§ **PROBLEM REQUIREMENTS**
Reproduce the data word for word, from its first line through the line containing "shadows and highlights: shadows 32.83, highlights", including both of those lines and nothing after them.

## START

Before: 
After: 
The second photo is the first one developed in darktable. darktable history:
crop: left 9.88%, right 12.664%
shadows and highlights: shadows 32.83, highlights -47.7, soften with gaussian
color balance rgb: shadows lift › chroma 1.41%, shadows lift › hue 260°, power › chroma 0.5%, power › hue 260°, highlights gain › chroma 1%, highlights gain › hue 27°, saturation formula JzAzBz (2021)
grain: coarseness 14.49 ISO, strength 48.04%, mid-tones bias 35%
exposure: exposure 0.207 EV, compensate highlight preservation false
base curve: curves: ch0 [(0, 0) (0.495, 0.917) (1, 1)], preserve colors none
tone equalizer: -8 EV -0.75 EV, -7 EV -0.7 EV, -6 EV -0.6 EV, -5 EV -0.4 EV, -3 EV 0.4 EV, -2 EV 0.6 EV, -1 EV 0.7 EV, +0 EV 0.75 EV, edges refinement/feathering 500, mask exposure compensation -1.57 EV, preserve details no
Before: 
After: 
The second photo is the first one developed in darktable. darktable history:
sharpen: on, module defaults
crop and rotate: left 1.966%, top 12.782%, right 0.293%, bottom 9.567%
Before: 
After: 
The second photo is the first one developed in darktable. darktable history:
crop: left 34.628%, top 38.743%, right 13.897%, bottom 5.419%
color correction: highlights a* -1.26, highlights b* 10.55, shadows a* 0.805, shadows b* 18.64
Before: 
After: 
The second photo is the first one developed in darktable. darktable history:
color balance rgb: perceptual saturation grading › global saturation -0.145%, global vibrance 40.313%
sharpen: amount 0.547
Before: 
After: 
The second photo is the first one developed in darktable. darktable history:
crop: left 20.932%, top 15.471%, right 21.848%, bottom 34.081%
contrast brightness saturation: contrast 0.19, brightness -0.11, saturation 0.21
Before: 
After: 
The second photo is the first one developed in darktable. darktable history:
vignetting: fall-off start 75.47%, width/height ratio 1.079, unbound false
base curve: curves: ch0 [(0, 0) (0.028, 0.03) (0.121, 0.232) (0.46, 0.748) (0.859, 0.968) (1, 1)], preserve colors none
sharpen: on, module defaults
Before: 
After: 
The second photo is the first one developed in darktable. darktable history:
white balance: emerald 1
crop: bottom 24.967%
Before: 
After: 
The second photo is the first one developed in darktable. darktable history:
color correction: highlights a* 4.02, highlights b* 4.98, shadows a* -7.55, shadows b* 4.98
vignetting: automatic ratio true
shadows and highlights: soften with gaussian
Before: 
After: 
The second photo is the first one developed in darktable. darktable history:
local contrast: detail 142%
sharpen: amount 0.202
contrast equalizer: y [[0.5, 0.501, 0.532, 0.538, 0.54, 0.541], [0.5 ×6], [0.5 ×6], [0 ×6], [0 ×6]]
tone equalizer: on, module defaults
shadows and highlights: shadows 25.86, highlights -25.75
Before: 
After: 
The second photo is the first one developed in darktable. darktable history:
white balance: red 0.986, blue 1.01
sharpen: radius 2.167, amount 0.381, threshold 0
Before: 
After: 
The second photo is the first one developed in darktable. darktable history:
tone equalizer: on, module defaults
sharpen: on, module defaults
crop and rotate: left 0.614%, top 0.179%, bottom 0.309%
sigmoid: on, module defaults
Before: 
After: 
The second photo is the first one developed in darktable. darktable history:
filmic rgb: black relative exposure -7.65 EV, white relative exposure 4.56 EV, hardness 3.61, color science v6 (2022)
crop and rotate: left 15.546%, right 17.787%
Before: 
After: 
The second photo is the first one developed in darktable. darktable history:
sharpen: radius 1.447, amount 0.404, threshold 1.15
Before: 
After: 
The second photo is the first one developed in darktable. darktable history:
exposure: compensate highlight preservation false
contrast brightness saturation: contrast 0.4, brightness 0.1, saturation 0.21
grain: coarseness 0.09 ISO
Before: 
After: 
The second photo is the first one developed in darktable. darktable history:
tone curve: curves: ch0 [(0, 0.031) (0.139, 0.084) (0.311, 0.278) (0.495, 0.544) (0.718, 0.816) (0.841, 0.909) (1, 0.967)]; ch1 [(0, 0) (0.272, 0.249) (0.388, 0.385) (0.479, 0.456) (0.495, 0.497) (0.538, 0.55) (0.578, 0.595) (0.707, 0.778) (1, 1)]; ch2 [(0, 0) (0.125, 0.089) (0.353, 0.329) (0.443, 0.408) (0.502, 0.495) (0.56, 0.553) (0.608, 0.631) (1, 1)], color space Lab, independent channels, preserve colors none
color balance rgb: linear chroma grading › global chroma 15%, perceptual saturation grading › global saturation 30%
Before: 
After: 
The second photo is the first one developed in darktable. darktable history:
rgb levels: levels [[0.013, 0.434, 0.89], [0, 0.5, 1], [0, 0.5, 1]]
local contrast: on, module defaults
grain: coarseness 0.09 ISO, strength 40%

## END

§ **PROBLEM SOLUTION**
Before: 
After: 
The second photo is the first one developed in darktable. darktable history:
crop: left 9.88%, right 12.664%
shadows and highlights: shadows 32.83, highlights -47.7, soften with gaussian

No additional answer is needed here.